» REQUIRED WORK
List every line in the entries below that contains the word "Quarterback".

<<<<

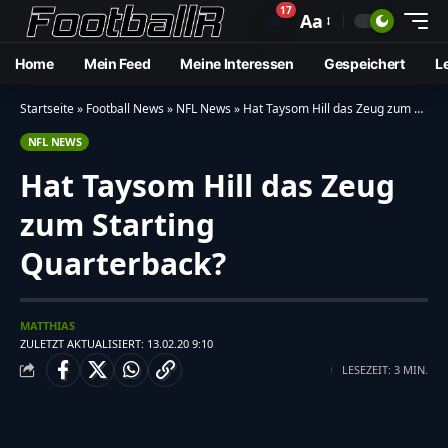
17
🔔
Aa
Home
Mein Feed
Meine Interessen
Gespeichert
L
Startseite
»
Football News
»
NFL News
»
Hat Taysom Hill das Zeug zum Starting Quarterback?
NFL NEWS
Hat Taysom Hill das Zeug
zum Starting
Quarterback?
MATTHIAS
ZULETZT AKTUALISIERT: 13.02.20 9:10
LESEZEIT: 3 MIN.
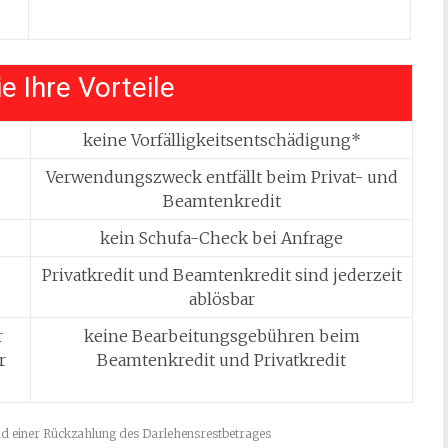
e Ihre Vorteile
keine Vorfälligkeitsentschädigung*
Verwendungszweck entfällt beim Privat- und
Beamtenkredit
kein Schufa-Check bei Anfrage
Privatkredit und Beamtenkredit sind jederzeit
ablösbar
r
keine Bearbeitungsgebühren beim
r
Beamtenkredit und Privatkredit
nd einer Rückzahlung des Darlehensrestbetrages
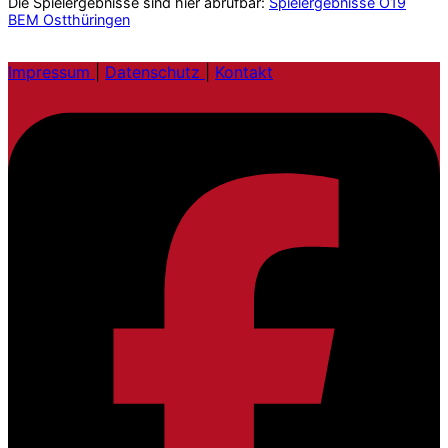
Die Spielergebnisse sind hier abrufbar:
Spielergebnisse O19
BEM Ostthüringen
Impressum
|
Datenschutz
|
Kontakt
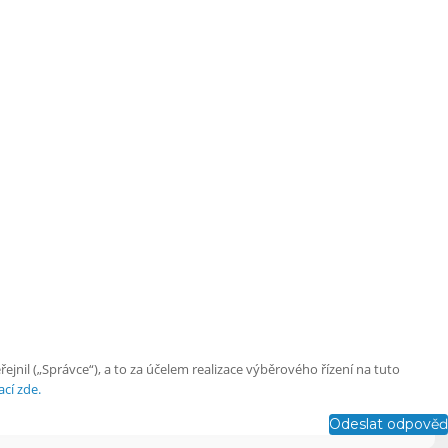
nil („Správce“), a to za účelem realizace výběrového řízení na tuto
cí zde.
Odeslat odpověď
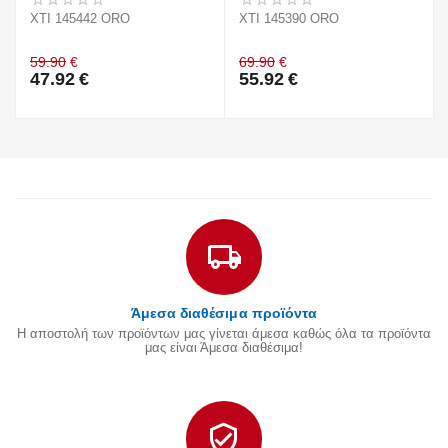
XTI 145442 ORO
XTI 145390 ORO
59.90
€
69.90
€
47.92
€
55.92
€
Άμεσα διαθέσιμα προϊόντα
Η αποστολή των προϊόντων μας γίνεται άμεσα καθώς όλα τα προϊόντα
μας είναι Άμεσα διαθέσιμα!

>>>>

» ANSWER SPACE
Hat Taysom Hill das Zeug zum Starting Quarterback?
Quarterback?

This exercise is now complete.